The purple square represents the relative size of the portrait to a 2 metre x 2 metre maximum size allowed.
Cara Guri
Home: Surrey, British Columbia
Title: Looking Glass
Media: oil on board
Dimensions: 52 x 73 cm
Website: caraguri.com
ARTIST STATEMENT
This painting, titled Looking Glass, is a painting of my mother completed from life in my childhood kitchen, showcasing the random assortment of glasses in circulation throughout my lifetime. The idea for this work came from a desire to create a distorted translation of the conventions behind Velázquez’s “The Rokeby Venus” and challenge his use of the Venus effect (the mirror in the painting shows an impossible perspective to reveal the face of the subject) into a reality that I found more relatable while also communicating new meaning.

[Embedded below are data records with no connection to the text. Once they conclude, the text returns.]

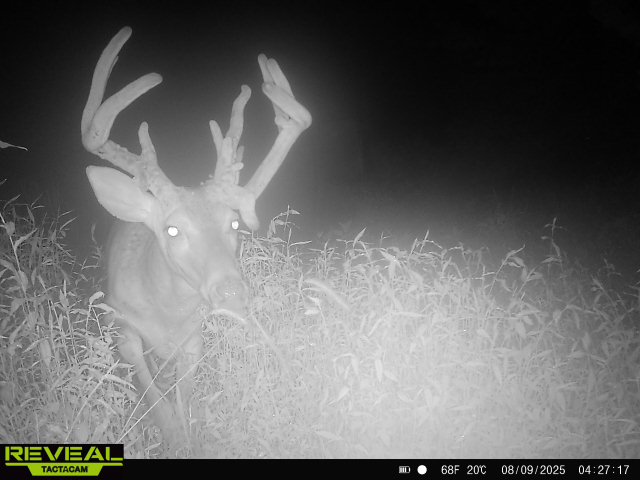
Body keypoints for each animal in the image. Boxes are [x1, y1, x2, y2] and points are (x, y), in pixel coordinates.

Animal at [81, 26, 311, 441]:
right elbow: (160, 409)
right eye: (172, 229)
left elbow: (184, 410)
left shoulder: (193, 340)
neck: (165, 315)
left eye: (234, 223)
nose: (231, 292)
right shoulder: (122, 328)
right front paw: (167, 433)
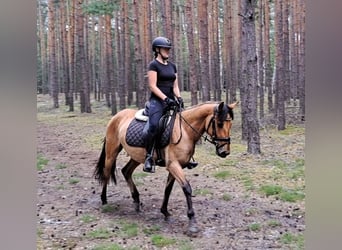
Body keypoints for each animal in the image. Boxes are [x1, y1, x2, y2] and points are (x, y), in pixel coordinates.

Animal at [93, 100, 238, 235]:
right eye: (219, 124)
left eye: (230, 124)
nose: (225, 152)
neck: (185, 130)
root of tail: (117, 116)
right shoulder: (173, 165)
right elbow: (187, 188)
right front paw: (192, 222)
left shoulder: (175, 167)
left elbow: (168, 190)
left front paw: (165, 212)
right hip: (112, 152)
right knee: (107, 172)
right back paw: (104, 200)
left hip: (136, 156)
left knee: (126, 171)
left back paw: (136, 201)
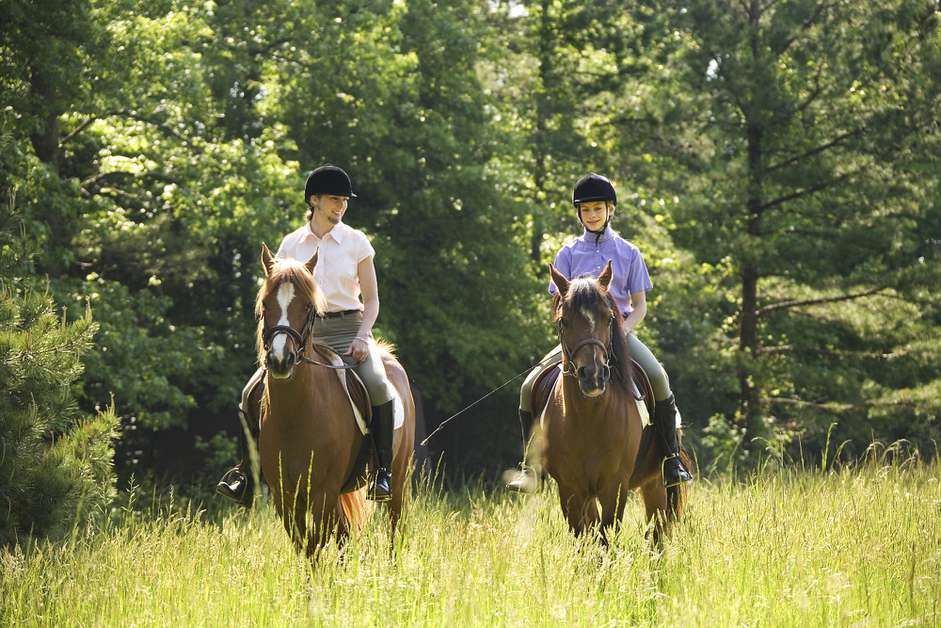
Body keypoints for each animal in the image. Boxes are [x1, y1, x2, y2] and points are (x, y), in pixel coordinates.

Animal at [255, 243, 414, 556]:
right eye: (266, 304)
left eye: (307, 307)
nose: (280, 360)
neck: (295, 415)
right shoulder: (285, 497)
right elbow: (306, 546)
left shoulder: (323, 492)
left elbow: (318, 543)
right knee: (343, 536)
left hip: (398, 481)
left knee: (394, 531)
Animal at [532, 260, 688, 544]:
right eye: (564, 321)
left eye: (609, 318)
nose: (593, 375)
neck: (588, 417)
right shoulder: (570, 489)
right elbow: (584, 539)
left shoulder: (615, 487)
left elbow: (606, 536)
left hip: (655, 483)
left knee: (657, 532)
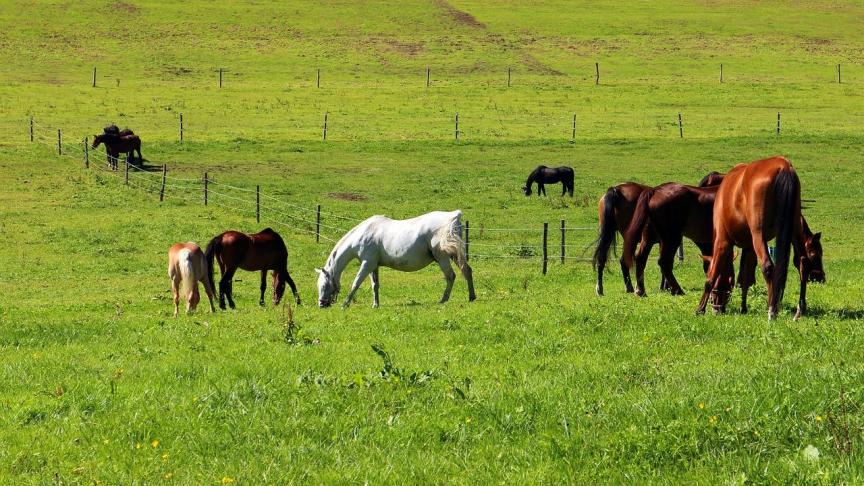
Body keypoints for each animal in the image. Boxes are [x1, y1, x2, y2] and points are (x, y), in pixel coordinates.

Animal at [316, 210, 476, 309]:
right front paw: (375, 305)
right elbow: (375, 285)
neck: (364, 234)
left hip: (442, 257)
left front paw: (345, 304)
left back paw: (443, 300)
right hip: (454, 255)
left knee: (450, 276)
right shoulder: (374, 266)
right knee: (467, 271)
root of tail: (454, 216)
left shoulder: (367, 264)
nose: (321, 305)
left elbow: (356, 283)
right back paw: (472, 297)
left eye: (323, 284)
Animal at [697, 156, 803, 320]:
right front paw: (743, 308)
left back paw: (772, 309)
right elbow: (745, 278)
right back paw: (799, 309)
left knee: (768, 267)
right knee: (803, 264)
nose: (717, 309)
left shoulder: (722, 242)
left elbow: (711, 277)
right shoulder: (749, 246)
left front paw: (700, 309)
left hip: (758, 234)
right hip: (794, 229)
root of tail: (783, 165)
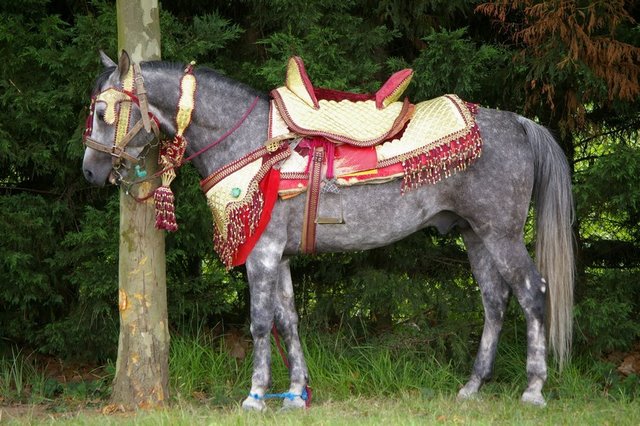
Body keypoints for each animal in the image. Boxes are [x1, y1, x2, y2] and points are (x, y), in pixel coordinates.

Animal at [81, 51, 576, 412]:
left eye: (103, 112)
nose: (90, 171)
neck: (253, 142)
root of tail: (518, 123)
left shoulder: (261, 254)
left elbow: (260, 323)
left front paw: (255, 396)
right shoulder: (279, 256)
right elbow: (288, 321)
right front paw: (295, 394)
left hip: (501, 234)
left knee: (533, 293)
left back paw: (533, 390)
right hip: (475, 235)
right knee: (495, 302)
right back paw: (472, 386)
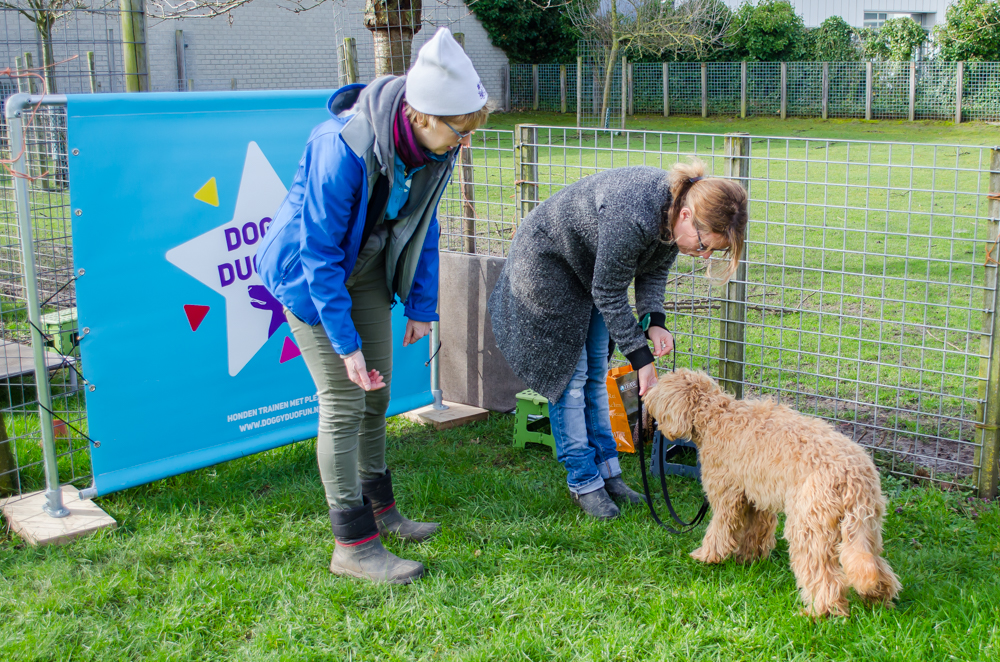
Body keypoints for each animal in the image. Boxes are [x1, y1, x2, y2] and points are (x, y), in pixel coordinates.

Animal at [644, 368, 904, 616]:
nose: (645, 397)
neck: (716, 415)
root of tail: (854, 475)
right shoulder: (756, 499)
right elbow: (755, 532)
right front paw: (749, 559)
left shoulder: (726, 496)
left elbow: (719, 530)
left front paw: (706, 556)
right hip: (864, 529)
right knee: (874, 568)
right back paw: (878, 600)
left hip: (808, 529)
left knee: (824, 577)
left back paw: (819, 612)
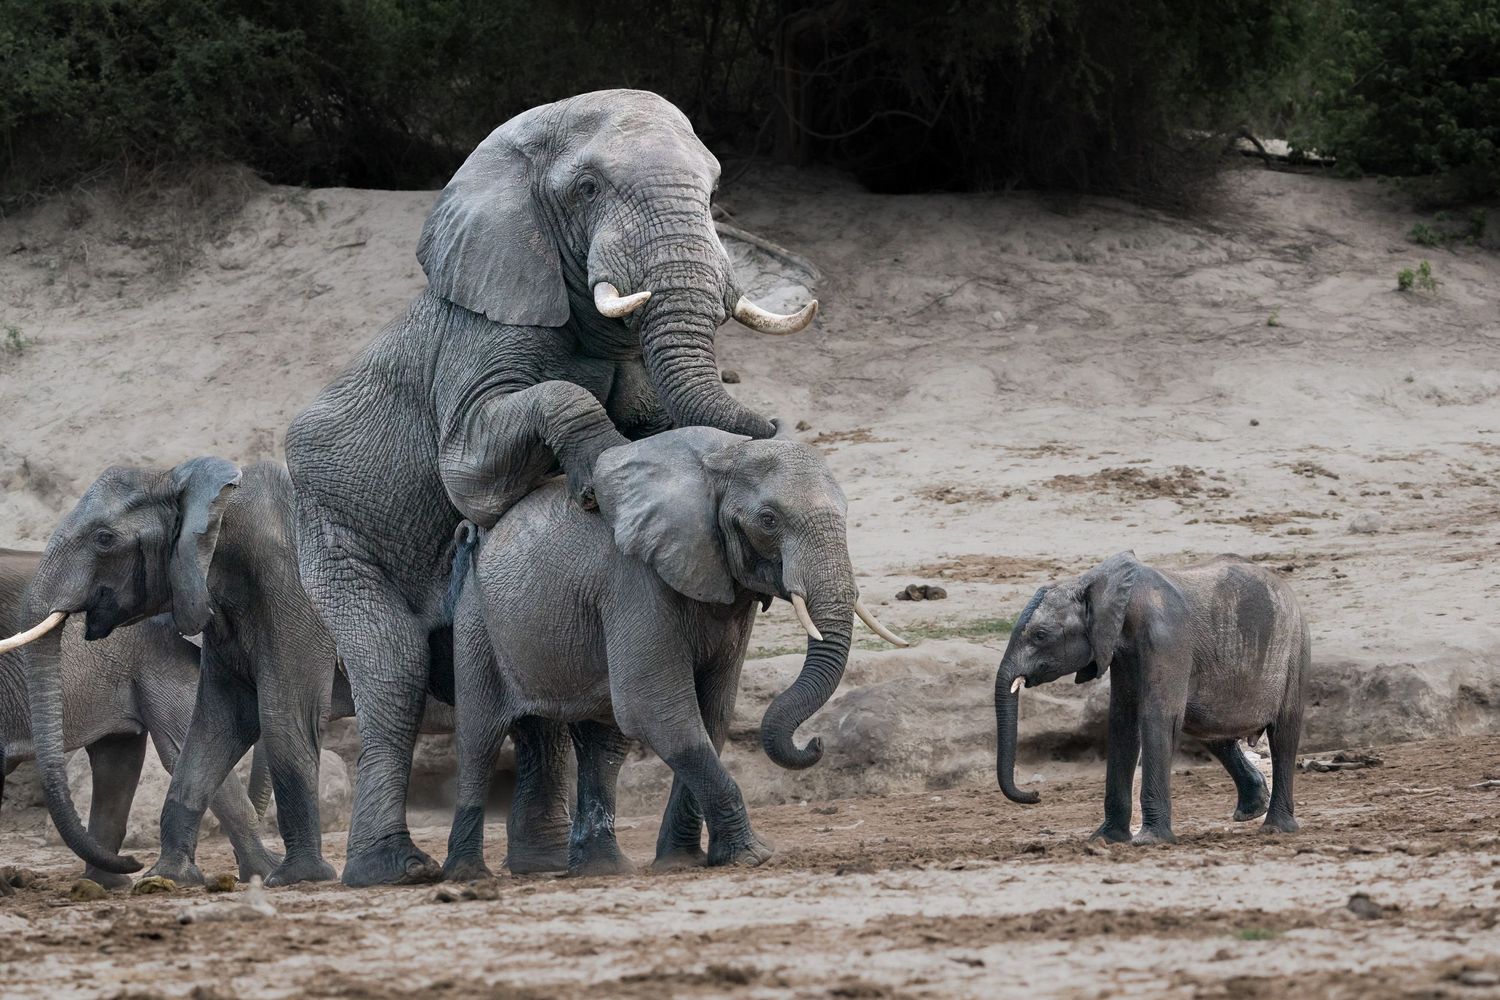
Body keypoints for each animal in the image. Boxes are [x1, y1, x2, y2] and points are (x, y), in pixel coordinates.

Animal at [0, 548, 278, 889]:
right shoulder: (161, 650)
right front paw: (264, 872)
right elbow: (183, 749)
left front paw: (109, 884)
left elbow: (119, 765)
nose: (135, 861)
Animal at [283, 89, 817, 886]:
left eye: (714, 189)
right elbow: (471, 467)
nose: (776, 422)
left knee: (541, 698)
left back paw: (544, 864)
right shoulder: (478, 332)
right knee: (395, 670)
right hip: (331, 531)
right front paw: (597, 472)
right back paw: (396, 870)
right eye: (588, 189)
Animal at [442, 427, 905, 879]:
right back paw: (468, 875)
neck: (725, 457)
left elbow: (712, 713)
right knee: (480, 740)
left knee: (602, 744)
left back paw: (604, 870)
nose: (815, 743)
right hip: (476, 623)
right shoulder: (633, 578)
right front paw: (752, 857)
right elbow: (656, 707)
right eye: (768, 520)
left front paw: (684, 862)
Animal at [995, 552, 1309, 844]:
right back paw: (1251, 810)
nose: (1036, 794)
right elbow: (1123, 722)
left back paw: (1275, 827)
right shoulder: (1121, 653)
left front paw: (1150, 841)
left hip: (1295, 647)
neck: (1100, 585)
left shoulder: (1166, 638)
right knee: (1210, 729)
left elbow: (1156, 718)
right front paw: (1106, 839)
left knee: (1283, 734)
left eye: (1040, 635)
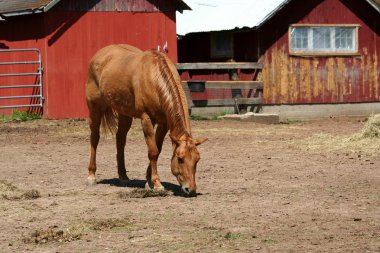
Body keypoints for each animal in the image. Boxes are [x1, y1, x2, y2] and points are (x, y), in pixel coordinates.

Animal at [85, 44, 208, 197]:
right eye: (180, 159)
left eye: (197, 159)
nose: (190, 190)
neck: (153, 77)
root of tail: (99, 55)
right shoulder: (146, 119)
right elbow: (153, 151)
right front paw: (157, 184)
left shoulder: (163, 123)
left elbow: (158, 149)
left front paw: (148, 181)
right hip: (95, 107)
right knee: (94, 138)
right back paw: (91, 176)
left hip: (124, 113)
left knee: (120, 139)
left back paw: (123, 177)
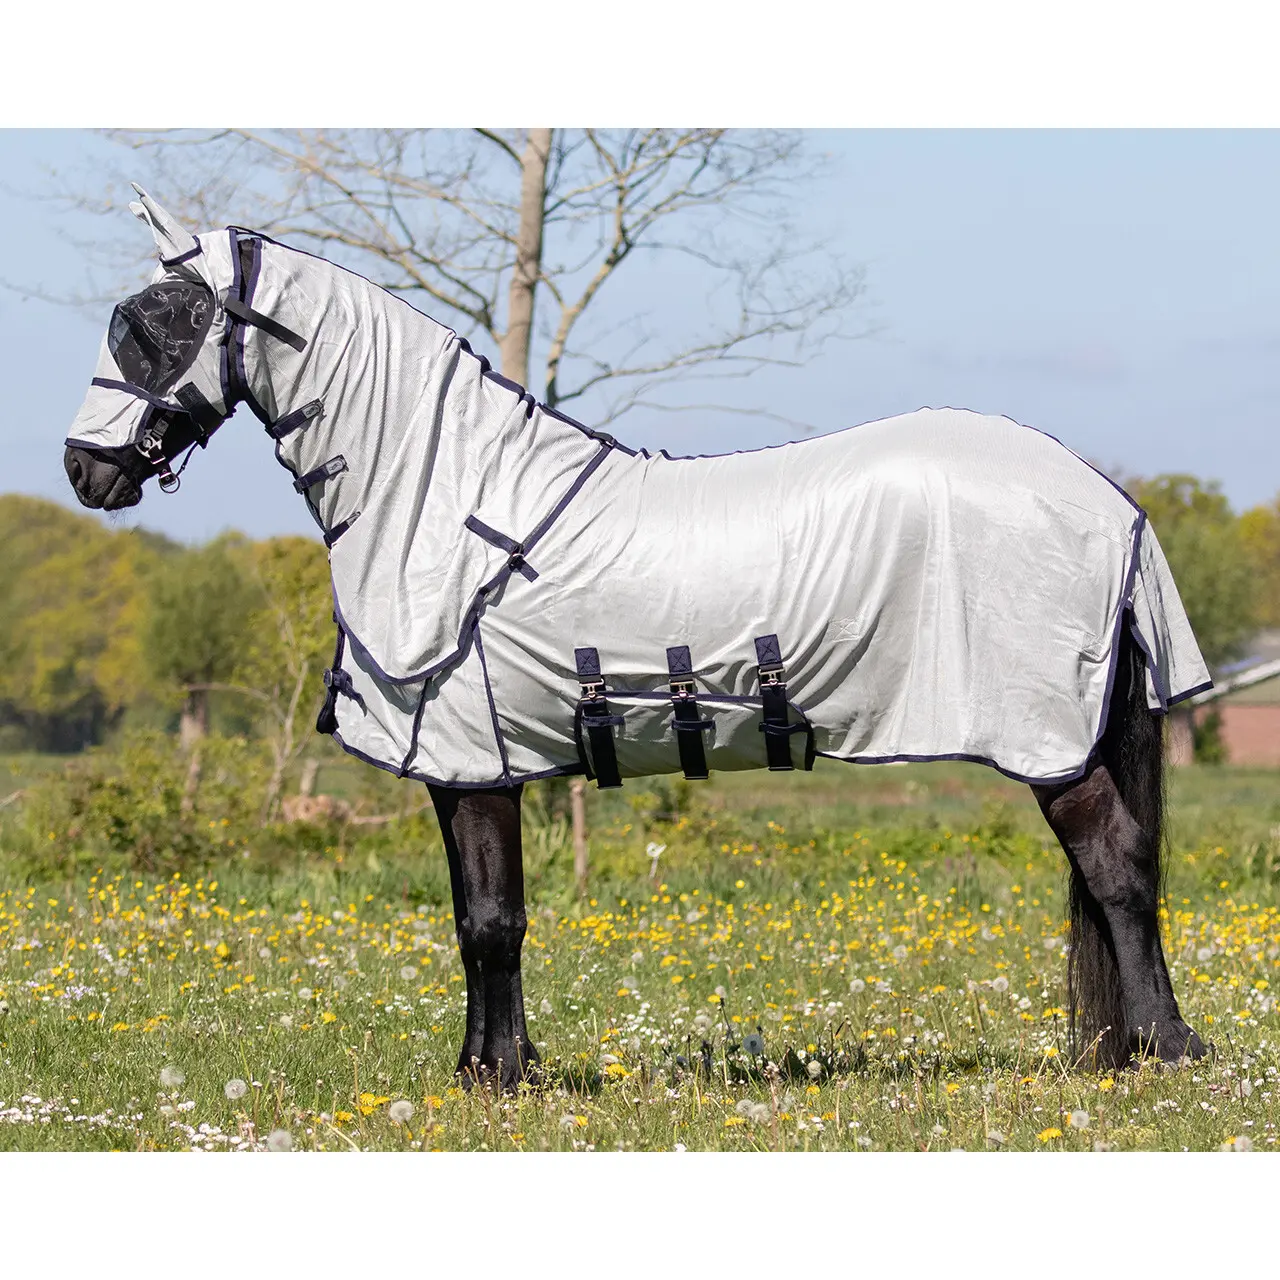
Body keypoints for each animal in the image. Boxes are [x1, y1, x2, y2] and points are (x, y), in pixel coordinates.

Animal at [63, 187, 1212, 1088]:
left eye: (159, 322)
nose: (85, 468)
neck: (446, 498)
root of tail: (1104, 497)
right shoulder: (465, 765)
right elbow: (477, 920)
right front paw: (491, 1068)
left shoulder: (477, 758)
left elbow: (494, 922)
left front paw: (498, 1078)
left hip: (1047, 736)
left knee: (1118, 866)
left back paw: (1165, 1048)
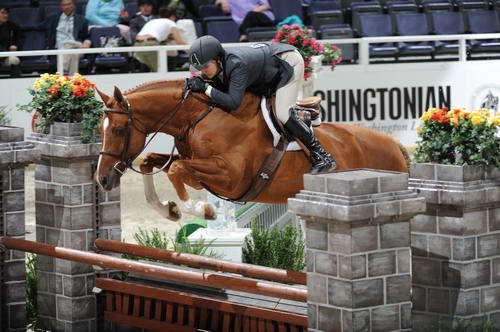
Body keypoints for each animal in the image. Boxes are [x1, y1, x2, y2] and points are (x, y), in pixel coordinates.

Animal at [94, 79, 410, 222]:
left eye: (118, 130)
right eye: (100, 129)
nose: (103, 179)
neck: (196, 116)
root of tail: (395, 145)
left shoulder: (231, 177)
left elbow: (177, 170)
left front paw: (202, 209)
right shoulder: (193, 159)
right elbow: (151, 161)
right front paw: (169, 210)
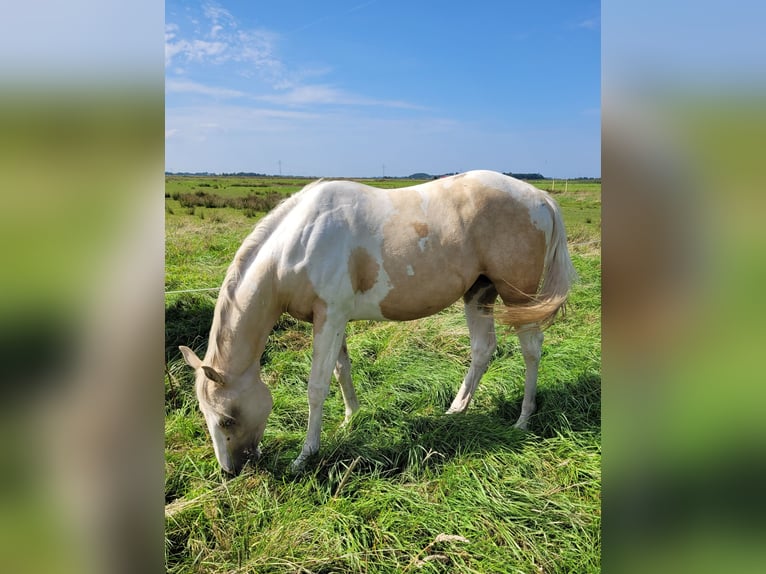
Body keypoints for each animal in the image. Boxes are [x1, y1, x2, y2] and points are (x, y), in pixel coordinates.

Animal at [179, 170, 576, 474]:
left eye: (226, 420)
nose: (231, 471)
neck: (294, 247)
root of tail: (539, 196)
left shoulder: (330, 317)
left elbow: (317, 387)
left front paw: (305, 456)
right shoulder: (332, 319)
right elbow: (342, 370)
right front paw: (350, 419)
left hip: (518, 297)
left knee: (531, 350)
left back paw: (523, 419)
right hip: (479, 294)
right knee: (482, 351)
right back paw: (455, 411)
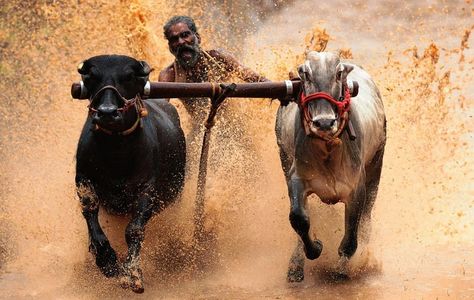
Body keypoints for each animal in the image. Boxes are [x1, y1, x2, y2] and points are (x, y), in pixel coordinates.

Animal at [276, 50, 386, 282]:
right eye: (305, 73)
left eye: (338, 74)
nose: (324, 123)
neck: (328, 148)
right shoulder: (296, 178)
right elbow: (299, 218)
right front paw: (314, 249)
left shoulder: (356, 188)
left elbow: (351, 237)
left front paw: (342, 269)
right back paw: (295, 266)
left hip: (376, 165)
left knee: (367, 220)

I chose to substitute the iconic goddess with the very familiar figure of my mother. Instead of reclining, she is seated upright. I traded mirror glass for drinking glasses that, in part, distort and obscure. She is clothed rather than nude. The distortions are visible in my painting are the distortions I observed reflecting in the glass itself, and are not to idealize the figure or to make the mirror reflection more visible as in “The Rokeby Venus”. Creating the painting came to be a meditation on the complexity of identity and the passage of time, the way our lives are built around objects that are transient parts of our lives and seeing our identities and ephemeral existence mirrored back to us in them.
ARTIST BIOGRAPHY
Cara Guri is a visual artist and painter exploring new possibilities in contemporary portraiture. She holds a Bachelor of Fine Arts from Emily Carr University and has completed a painting residency at Columbia University. She has received numerous awards for her work, including the Takao Tanabe Scholarship, the Brissenden Scholarship, and the Bishop’s Undergraduate Prize in Fine Arts. Her work is exhibited in Canada and New York, NY. Recent exhibitions include The Reach Gallery Museum, Burrard Arts Foundation, and The Art Gallery of Grande Prairie. She has also completed artist residencies with hcma, Burrard Arts, The City of Abbotsford, North Vancouver Recreation and Culture and was an artist with Vancouver Mural Festival. She currently lives and works in Surrey, BC. Cara explores the relationship between identity construction and portraiture in her current painting practice. Her works examine the transactional nature of portraiture: the information that is given to the viewer and that which is withheld. Through her paintings, she re-examines conventions and symbols that are found in historical portraiture by translating them into her current reality in a way that disrupts their original meaning and intent.